Kenneth L. Davis, MD

“It has been more than 400 days since the world as we knew it changed completely,” said Kenneth L. Davis, MD, President and Chief Executive Officer of the Mount Sinai Health System, in the Crystal Tribute’s opening remarks. “Nurses went beyond the call of duty, taking on extra shifts and overtime. Doctors overcame unprecedented challenges, doubling up patients in rooms and fighting to secure enough ventilators to keep the severely ill alive. Scientists and physicians worked tirelessly to discover the very best treatments. And many of you made generous donations to make sure our staff had the PPE (personal protective equipment) and housing we needed to save lives and to facilitate our science,” Dr. Davis said.

“Day in and day out through the terrifying early weeks and the heartbreaking months that followed, through the depths of the pandemic and still to this day, our staff dealt with unspeakable tragedy. Our clinicians made some of the biggest breakthroughs in how to improve patient outcomes and treat the virus. And it was Mount Sinai virologists who developed the nation’s first antibody test. These men and women on the front lines not only saved lives; they saved the city of New York.”

Nurse Manager Jamie Ruhmshottel, BSN, RN-BC, at The Mount Sinai Hospital (MSH), recalled, “There was an angel looking out for me making sure I didn’t get sick and I didn’t run out of fuel and kept going to serve my purpose.”

[Page images and extracted text]
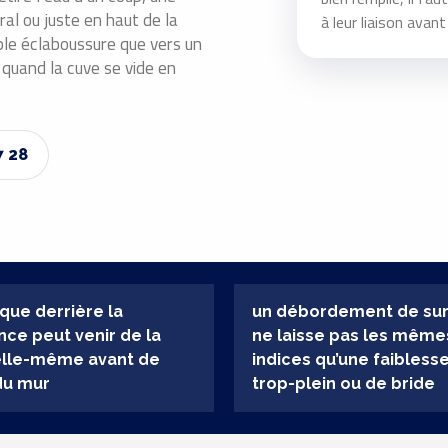
ral ou juste en haut de la
à leur liaison avan
ple éclaboussure que vers un
 quand la cuve se vide en
7 28
que derrière la
un débordement de su
ce peut venir de la
ne laisse pas les même
elle-même avant de
indices qu’une faibless
du mur
trop-plein ou de bride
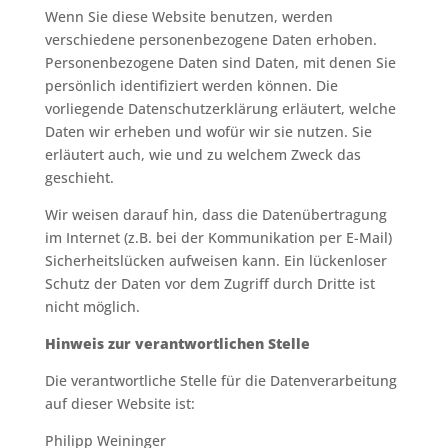
Wenn Sie diese Website benutzen, werden
verschiedene personenbezogene Daten erhoben.
Personenbezogene Daten sind Daten, mit denen Sie
persönlich identifiziert werden können. Die
vorliegende Datenschutzerklärung erläutert, welche
Daten wir erheben und wofür wir sie nutzen. Sie
erläutert auch, wie und zu welchem Zweck das
geschieht.
Wir weisen darauf hin, dass die Datenübertragung
im Internet (z.B. bei der Kommunikation per E-Mail)
Sicherheitslücken aufweisen kann. Ein lückenloser
Schutz der Daten vor dem Zugriff durch Dritte ist
nicht möglich.
Hinweis zur verantwortlichen Stelle
Die verantwortliche Stelle für die Datenverarbeitung
auf dieser Website ist:
Philipp Weininger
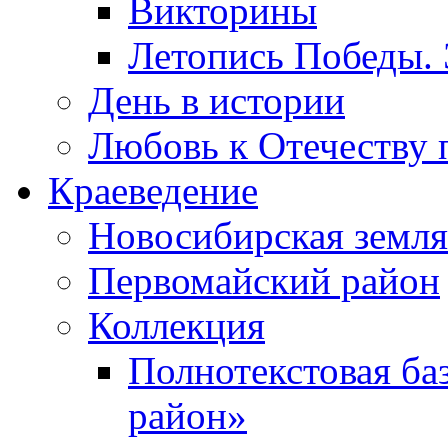
Викторины
Летопись Победы.
День в истории
Любовь к Отечеству 
Краеведение
Новосибирская земля
Первомайский район
Коллекция
Полнотекстовая ба
район»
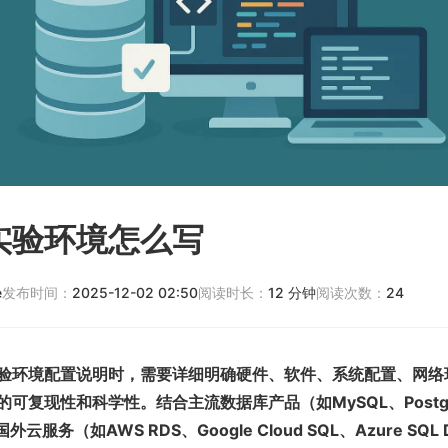
实验环境怎么写
e
发布时间：
2025-12-02 02:50
阅读时长：
12
分钟
阅读次数：
24
验环境配置说明时，需要详细明确硬件、软件、系统配置、网络
可复现性和科学性。结合主流数据库产品（如MySQL、Postgr
外云服务（如AWS RDS、Google Cloud SQL、Azure SQL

## Problems to solve
1. Translate this sentence from the Crystal Tribute passage into Spanish: "And it was Mount Sinai virologists who developed the nation’s first antibody test."
2. In the Crystal Tribute passage, what is Jamie Ruhmshottel's job title?
3. Carry on the Crystal Tribute passage, starting after its last sentence.
You can do the tasks without the lines.

## Results for each task
1. Y fueron los virólogos de Mount Sinai quienes desarrollaron la primera prueba de anticuerpos del país.

2. Nurse Manager at The Mount Sinai Hospital.

3.
Jamie Ruhmshottel, BSN, RN-BC, left, with a colleague at The Mount Sinai Hospital

With so many patients on ventilators and families unable to accompany them into the hospital, communication was challenging. Valerie Burgos-Kneeland, DNP, RN, Intensive Care Unit, MSH, said she was determined to give patients the individual respect they deserved. She asked the hospital’s social workers to find out from the patients’ families what the patients liked to do so the staff caring for them would know, “They have lives and families out there who they’re looking to give back to. And they have things they want to do in their life. They’re not done yet.”

The Critical Care Unit at Mount Sinai Queens was filled with so many COVID-19 patients requiring oxygen that it ran out of space and began treating patients in hallways and closed rooms, which would have been unthinkable under different circumstances. Among those requiring intubation was one of their own, Chief Physician Assistant Jimmy Lee, PA, who had been an indispensable member of the hospital’s Critical Care team.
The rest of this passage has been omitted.